- _ページ本文_
============
WindowsでバッチファイルやPowerShellスクリプトを作成していると、ユーザーにメッセージを表示して、選択肢から選択してほしいときがあります。
そのようなとき、コマンドプロンプトやPowerShellの画面にテキストでメニューなどを表示する方法もありますが、以下のようなメッセージウィンドウを表示してユーザーにクリック操作で選択してもらうという方法もあります。
そこでここでは、バッチファイルやPowerShellスクリプトで上のようなメッセージウインドウを表示して、ユーザーがクリックした「はい/いいえ」「Yes/No/Cancel」などのボタンに応じた処理を実行する方法を解説します。
目次
メッセージウィンドウを表示する
バッチファイルやPowerShellスクリプトでメッセージウィンドウを表示するには、PowerShellから.NETライブラリを読み込む必要があるので、まず、PowerShellで以下のコマンドを実行します。
PS> Add-Type -AssemblyName System.Windows.Forms
.NETライブラリを読み込んだら、以下のようにコマンドを実行することでメッセージウィンドウを表示できます。
PS> [System.Windows.Forms.MessageBox]::Show("これはサンプルです。", 'サンプル', 'YesNoCancel', 'Question')
「[System.Windows.Forms.MessageBox]::Show」では、第1引数でメッセージウィンドウに表示する文章、第2引数でメッセージウィンドウのタイトル、第3引数でボタンのタイプ、第4引数でアイコンのタイプを指定し、引数が設定されていない場合はデフォルト値で実行されます。
第1引数に表示する文章を途中で改行したいときは、改行したい位置に「`n」を記述します。
第3引数に指定できるボタンのタイプは、次のとおりです。
値 | 表示されるボタン |
---|---|
AbortRetryIgnore | 中止/再試行/無視 |
OK | OK |
OKCancel | OK/キャンセル |
RetryCancel | 再試行/キャンセル |
YesNo | はい/いいえ |
YesNoCancel | はい/いいえ/キャンセル |
第4引数に指定できるアイコンのタイプは、次のとおりです。
値 | 表示されるアイコン |
---|---|
Information | 青い〇に「i」 |
Error | 赤い〇に「×」 |
Warning | 黄色い△に「!」 |
Question | 青い〇に「?」 |
None | アイコン表示なし |
なお、メッセージウィンドウで押されたボタンに応じた戻り値が返されるので、変数に格納するなどして判定できます。
============
- _データセット_
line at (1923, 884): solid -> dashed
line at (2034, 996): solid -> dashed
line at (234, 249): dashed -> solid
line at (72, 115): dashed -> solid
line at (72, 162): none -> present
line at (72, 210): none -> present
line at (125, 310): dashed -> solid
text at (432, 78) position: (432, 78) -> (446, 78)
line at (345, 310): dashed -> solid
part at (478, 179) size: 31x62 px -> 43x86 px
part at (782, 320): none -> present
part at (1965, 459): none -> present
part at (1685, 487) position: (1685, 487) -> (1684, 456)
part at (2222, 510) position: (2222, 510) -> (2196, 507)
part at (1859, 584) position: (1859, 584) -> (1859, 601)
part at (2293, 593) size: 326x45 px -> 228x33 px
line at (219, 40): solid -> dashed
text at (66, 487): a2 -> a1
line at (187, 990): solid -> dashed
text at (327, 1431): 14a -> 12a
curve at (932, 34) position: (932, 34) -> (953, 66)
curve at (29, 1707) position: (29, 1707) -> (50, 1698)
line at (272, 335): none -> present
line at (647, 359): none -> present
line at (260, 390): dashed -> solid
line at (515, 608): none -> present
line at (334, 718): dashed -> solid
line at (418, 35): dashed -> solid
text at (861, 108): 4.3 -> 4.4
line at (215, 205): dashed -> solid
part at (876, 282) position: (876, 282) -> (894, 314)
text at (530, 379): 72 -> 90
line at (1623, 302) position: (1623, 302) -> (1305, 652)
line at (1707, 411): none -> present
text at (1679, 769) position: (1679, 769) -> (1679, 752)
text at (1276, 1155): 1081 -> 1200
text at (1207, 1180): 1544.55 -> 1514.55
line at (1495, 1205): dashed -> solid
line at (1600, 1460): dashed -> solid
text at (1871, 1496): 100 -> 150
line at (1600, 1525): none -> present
============
- _やること_
• 1. メッセージウィンドウの解説によると、第1引数の文章を途中で改行したいときは何を記述するか。
• 2. メッセージウィンドウの解説の最後の文に続けて、その先を書くこと。

- _番号ごとの回答_
• 1. 改行したい位置に「`n」を記述する。

• 2.
PS> $resutl = [System.Windows.Forms.MessageBox]::Show("こんなウィンドウが表示できます。", 'サンプル', 'YesNoCancel', 'Question')
PS> echo $resutl
Yes
ボタンごとの戻り値は次のとおりです。なお、デフォルトでは「OK」や「Cancel」といった単語で返されます。
ボタンの名前 | 戻り値 | 数値 |
---|---|---|
OK | OK | 1 |
キャンセル | Cancel | 2 |
中止 | Abort | 3 |
再試行 | Retry | 4 |
無視 | Ignore | 5 |
はい | Yes | 6 |
いいえ | No | 7 |
「$result.value__」とすれば、数値で判定することもできます。たとえば「はい」ボタンをが押されたときは「6」が返ってきます。
PS> $resutl = [System.Windows.Forms.MessageBox]::Show("こんなウィンドウが表示できます。", 'サンプル', 'YesNoCancel', 'Question')
PS> echo $resutl.value__
6
あとは、IF文やSWITCH文を使って「$result」に格納された値に応じた処理を行うことができます。
バッチファイルの場合
コマンドプロンプトやバッチファイルでメッセージウィンドウを表示したいときは、上で紹介したPowerShell上で実行するコマンドを、コマンドプロンプトやバッチファイルからpowershellコマンドの引数として実行することで実現可能です。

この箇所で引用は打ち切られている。